The three-way talks had been slated to take place on the sidelines of a summit of the 10-nation ASEAN today and the wider 16--nation East Asia Summit tomorrow, which includes China.
The cancellation could cloud prospects for a bilateral meeting between Japanese Prime Minister Naoto Kan and Chinese Premier Wen Jiabao (溫家寶) in Hanoi amid a bitter territorial dispute between the two sides.
The Japanese official said the three-way meeting was canceled “due to difficulties in the adjustment of ministers’ schedules.”
Kyodo News, citing Japanese government sources, reported that China canceled the talks because of a spat over its export restrictions on rare earth minerals, which are used in the manufacture of high-tech goods.

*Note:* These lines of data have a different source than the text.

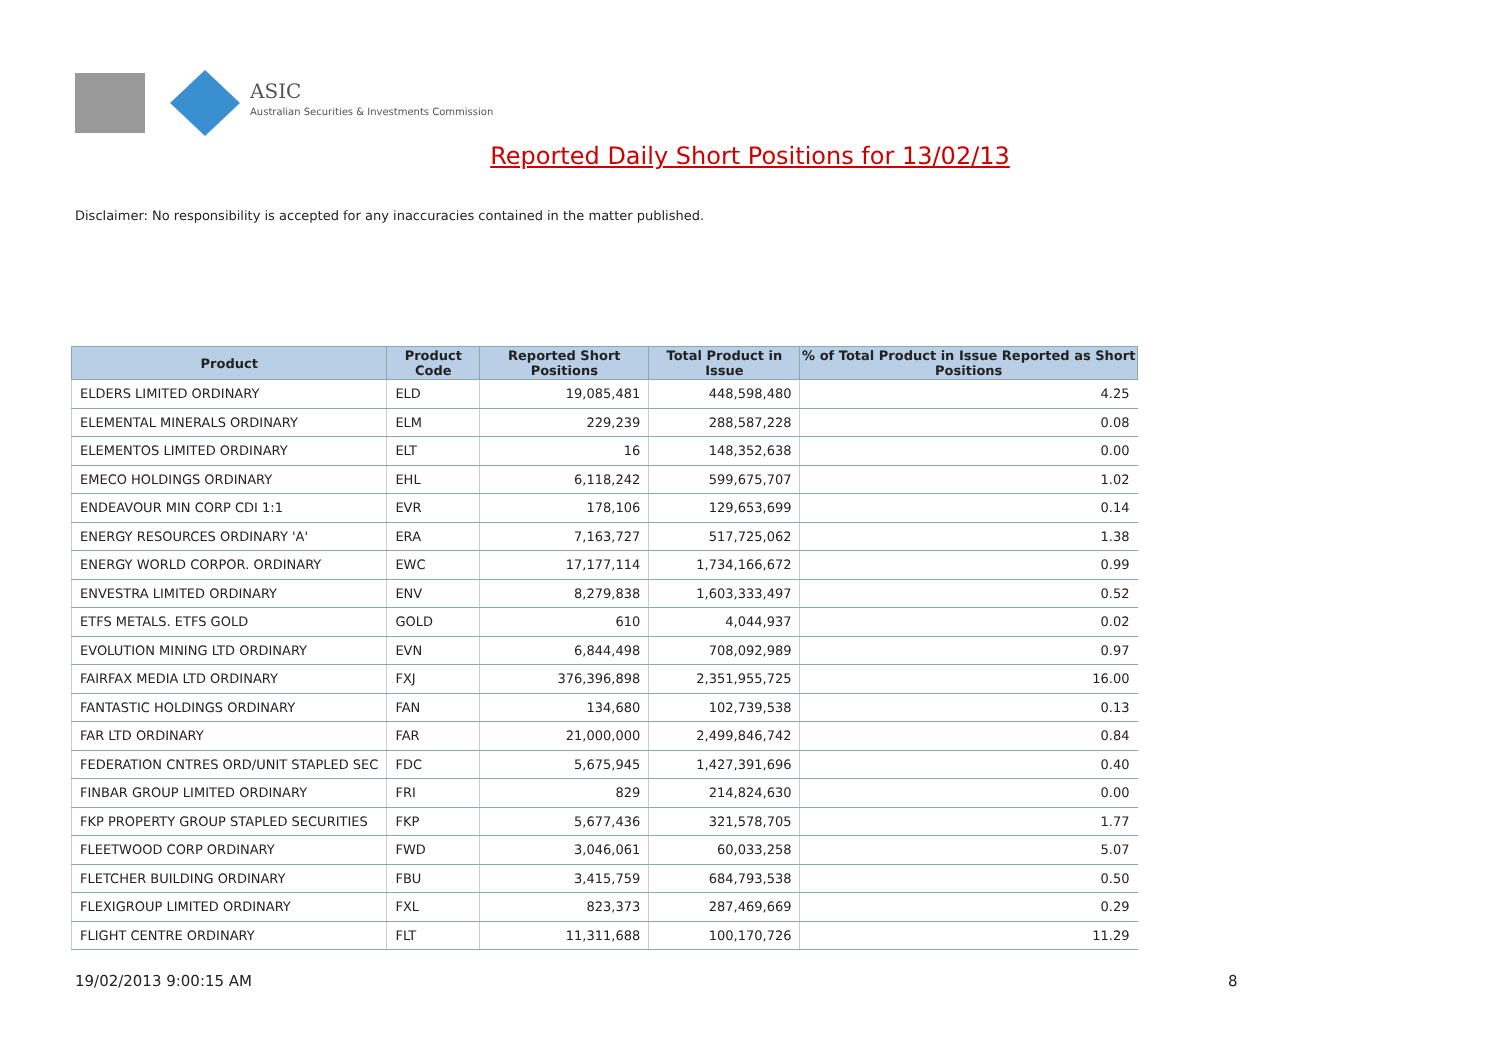ASIC
Australian Securities & Investments Commission
Reported Daily Short Positions for 13/02/13
Disclaimer: No responsibility is accepted for any inaccuracies contained in the matter published.
| Product | Product Code | Reported Short Positions | Total Product in Issue | % of Total Product in Issue Reported as Short Positions |
| --- | --- | --- | --- | --- |
| ELDERS LIMITED ORDINARY | ELD | 19,085,481 | 448,598,480 | 4.25 |
| ELEMENTAL MINERALS ORDINARY | ELM | 229,239 | 288,587,228 | 0.08 |
| ELEMENTOS LIMITED ORDINARY | ELT | 16 | 148,352,638 | 0.00 |
| EMECO HOLDINGS ORDINARY | EHL | 6,118,242 | 599,675,707 | 1.02 |
| ENDEAVOUR MIN CORP CDI 1:1 | EVR | 178,106 | 129,653,699 | 0.14 |
| ENERGY RESOURCES ORDINARY 'A' | ERA | 7,163,727 | 517,725,062 | 1.38 |
| ENERGY WORLD CORPOR. ORDINARY | EWC | 17,177,114 | 1,734,166,672 | 0.99 |
| ENVESTRA LIMITED ORDINARY | ENV | 8,279,838 | 1,603,333,497 | 0.52 |
| ETFS METALS. ETFS GOLD | GOLD | 610 | 4,044,937 | 0.02 |
| EVOLUTION MINING LTD ORDINARY | EVN | 6,844,498 | 708,092,989 | 0.97 |
| FAIRFAX MEDIA LTD ORDINARY | FXJ | 376,396,898 | 2,351,955,725 | 16.00 |
| FANTASTIC HOLDINGS ORDINARY | FAN | 134,680 | 102,739,538 | 0.13 |
| FAR LTD ORDINARY | FAR | 21,000,000 | 2,499,846,742 | 0.84 |
| FEDERATION CNTRES ORD/UNIT STAPLED SEC | FDC | 5,675,945 | 1,427,391,696 | 0.40 |
| FINBAR GROUP LIMITED ORDINARY | FRI | 829 | 214,824,630 | 0.00 |
| FKP PROPERTY GROUP STAPLED SECURITIES | FKP | 5,677,436 | 321,578,705 | 1.77 |
| FLEETWOOD CORP ORDINARY | FWD | 3,046,061 | 60,033,258 | 5.07 |
| FLETCHER BUILDING ORDINARY | FBU | 3,415,759 | 684,793,538 | 0.50 |
| FLEXIGROUP LIMITED ORDINARY | FXL | 823,373 | 287,469,669 | 0.29 |
| FLIGHT CENTRE ORDINARY | FLT | 11,311,688 | 100,170,726 | 11.29 |
19/02/2013 9:00:15 AM 8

However, the trade ministry official could not confirm this. Beijing and Tokyo have been locked in their worst row in years after Japan arrested a Chinese trawler captain on Sept. 8 near the disputed Diaoyutai Islands (釣魚台) in the East China Sea.

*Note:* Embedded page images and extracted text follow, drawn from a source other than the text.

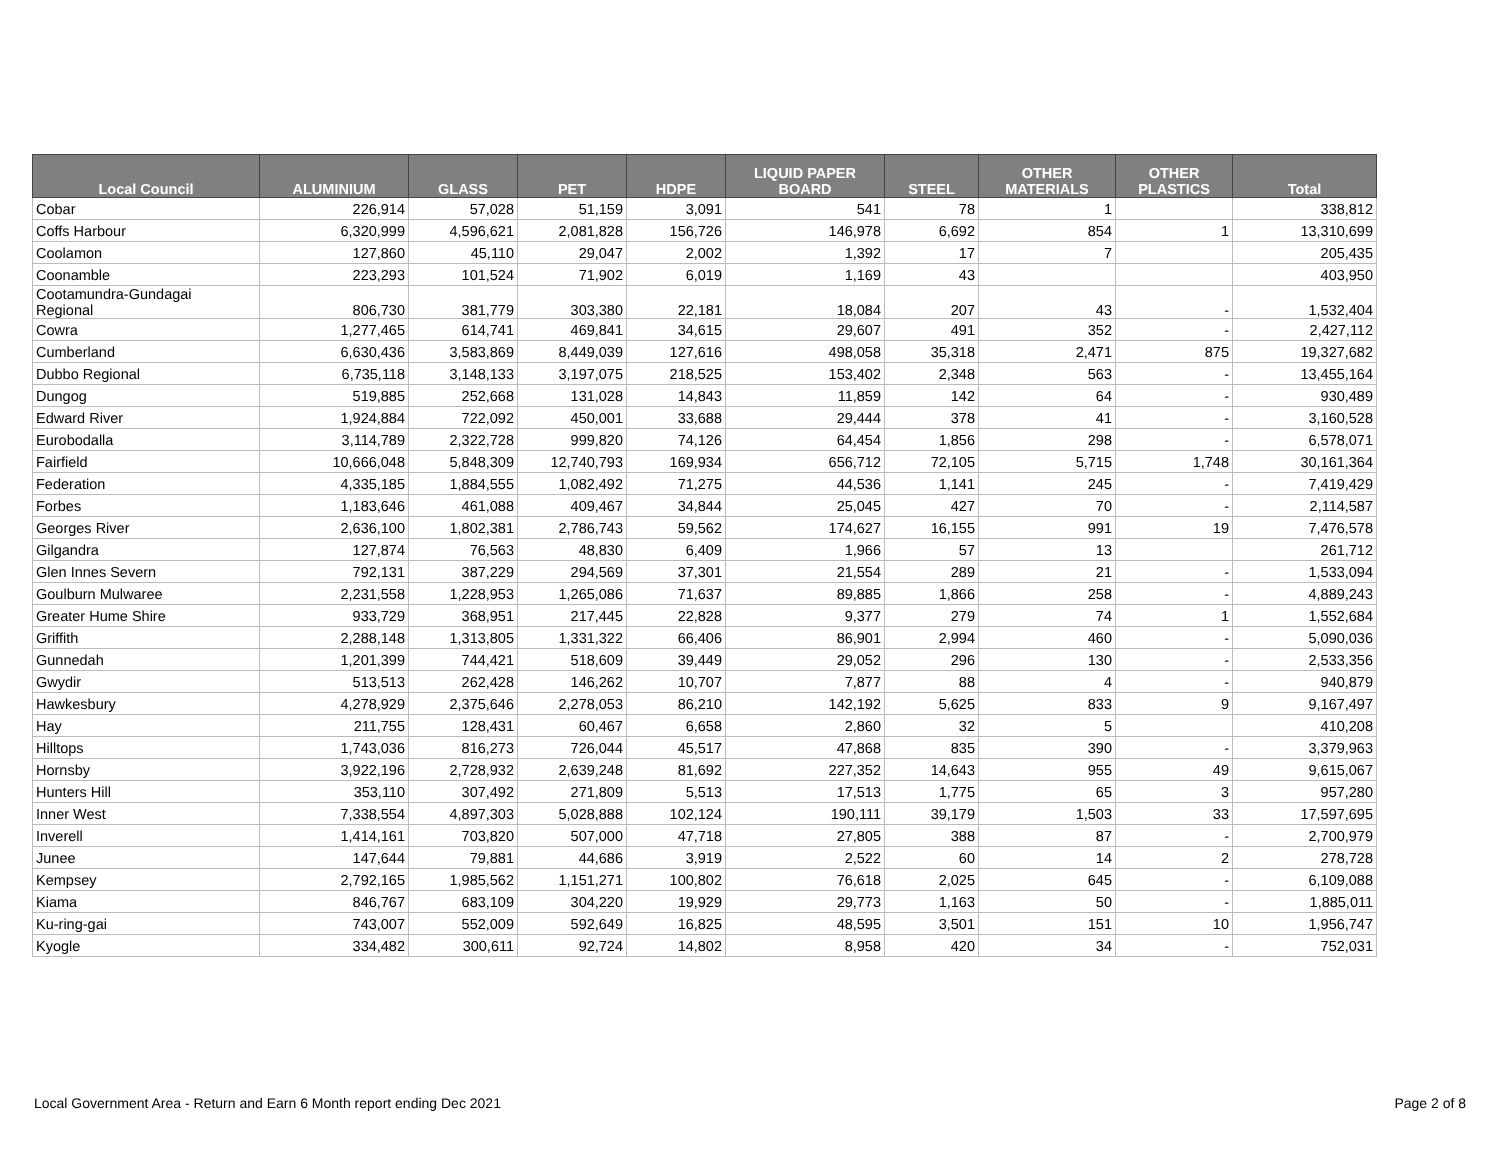| Local Council | ALUMINIUM | GLASS | PET | HDPE | LIQUID PAPER BOARD | STEEL | OTHER MATERIALS | OTHER PLASTICS | Total |
| --- | --- | --- | --- | --- | --- | --- | --- | --- | --- |
| Cobar | 226,914 | 57,028 | 51,159 | 3,091 | 541 | 78 | 1 | | 338,812 |
| Coffs Harbour | 6,320,999 | 4,596,621 | 2,081,828 | 156,726 | 146,978 | 6,692 | 854 | 1 | 13,310,699 |
| Coolamon | 127,860 | 45,110 | 29,047 | 2,002 | 1,392 | 17 | 7 | | 205,435 |
| Coonamble | 223,293 | 101,524 | 71,902 | 6,019 | 1,169 | 43 | | | 403,950 |
| Cootamundra-Gundagai Regional | 806,730 | 381,779 | 303,380 | 22,181 | 18,084 | 207 | 43 | - | 1,532,404 |
| Cowra | 1,277,465 | 614,741 | 469,841 | 34,615 | 29,607 | 491 | 352 | - | 2,427,112 |
| Cumberland | 6,630,436 | 3,583,869 | 8,449,039 | 127,616 | 498,058 | 35,318 | 2,471 | 875 | 19,327,682 |
| Dubbo Regional | 6,735,118 | 3,148,133 | 3,197,075 | 218,525 | 153,402 | 2,348 | 563 | - | 13,455,164 |
| Dungog | 519,885 | 252,668 | 131,028 | 14,843 | 11,859 | 142 | 64 | - | 930,489 |
| Edward River | 1,924,884 | 722,092 | 450,001 | 33,688 | 29,444 | 378 | 41 | - | 3,160,528 |
| Eurobodalla | 3,114,789 | 2,322,728 | 999,820 | 74,126 | 64,454 | 1,856 | 298 | - | 6,578,071 |
| Fairfield | 10,666,048 | 5,848,309 | 12,740,793 | 169,934 | 656,712 | 72,105 | 5,715 | 1,748 | 30,161,364 |
| Federation | 4,335,185 | 1,884,555 | 1,082,492 | 71,275 | 44,536 | 1,141 | 245 | - | 7,419,429 |
| Forbes | 1,183,646 | 461,088 | 409,467 | 34,844 | 25,045 | 427 | 70 | - | 2,114,587 |
| Georges River | 2,636,100 | 1,802,381 | 2,786,743 | 59,562 | 174,627 | 16,155 | 991 | 19 | 7,476,578 |
| Gilgandra | 127,874 | 76,563 | 48,830 | 6,409 | 1,966 | 57 | 13 | | 261,712 |
| Glen Innes Severn | 792,131 | 387,229 | 294,569 | 37,301 | 21,554 | 289 | 21 | - | 1,533,094 |
| Goulburn Mulwaree | 2,231,558 | 1,228,953 | 1,265,086 | 71,637 | 89,885 | 1,866 | 258 | - | 4,889,243 |
| Greater Hume Shire | 933,729 | 368,951 | 217,445 | 22,828 | 9,377 | 279 | 74 | 1 | 1,552,684 |
| Griffith | 2,288,148 | 1,313,805 | 1,331,322 | 66,406 | 86,901 | 2,994 | 460 | - | 5,090,036 |
| Gunnedah | 1,201,399 | 744,421 | 518,609 | 39,449 | 29,052 | 296 | 130 | - | 2,533,356 |
| Gwydir | 513,513 | 262,428 | 146,262 | 10,707 | 7,877 | 88 | 4 | - | 940,879 |
| Hawkesbury | 4,278,929 | 2,375,646 | 2,278,053 | 86,210 | 142,192 | 5,625 | 833 | 9 | 9,167,497 |
| Hay | 211,755 | 128,431 | 60,467 | 6,658 | 2,860 | 32 | 5 | | 410,208 |
| Hilltops | 1,743,036 | 816,273 | 726,044 | 45,517 | 47,868 | 835 | 390 | - | 3,379,963 |
| Hornsby | 3,922,196 | 2,728,932 | 2,639,248 | 81,692 | 227,352 | 14,643 | 955 | 49 | 9,615,067 |
| Hunters Hill | 353,110 | 307,492 | 271,809 | 5,513 | 17,513 | 1,775 | 65 | 3 | 957,280 |
| Inner West | 7,338,554 | 4,897,303 | 5,028,888 | 102,124 | 190,111 | 39,179 | 1,503 | 33 | 17,597,695 |
| Inverell | 1,414,161 | 703,820 | 507,000 | 47,718 | 27,805 | 388 | 87 | - | 2,700,979 |
| Junee | 147,644 | 79,881 | 44,686 | 3,919 | 2,522 | 60 | 14 | 2 | 278,728 |
| Kempsey | 2,792,165 | 1,985,562 | 1,151,271 | 100,802 | 76,618 | 2,025 | 645 | - | 6,109,088 |
| Kiama | 846,767 | 683,109 | 304,220 | 19,929 | 29,773 | 1,163 | 50 | - | 1,885,011 |
| Ku-ring-gai | 743,007 | 552,009 | 592,649 | 16,825 | 48,595 | 3,501 | 151 | 10 | 1,956,747 |
| Kyogle | 334,482 | 300,611 | 92,724 | 14,802 | 8,958 | 420 | 34 | - | 752,031 |
Local Government Area - Return and Earn 6 Month report ending Dec 2021
Page 2 of 8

China reacted with fury, issuing protests, scrapping high-level meetings and bilateral cultural events in a diplomatic offensive that continued after Japan freed the captain.
Asked whether Wen and Kan would meet in Hanoi, Chinese Foreign Ministry spokesman Ma Zhaoxu (馬朝旭) said on Tuesday: “We hope the Japanese side will take concrete actions to create the necessary conditions and atmosphere for meetings between the two sides.”
Japan’s top government spokesman, Chief Cabinet Secretary Yoshito Sengoku, yesterday told a news conference that “diplomatic authorities are working hard” to set up a meeting in the Vietnamese capital today.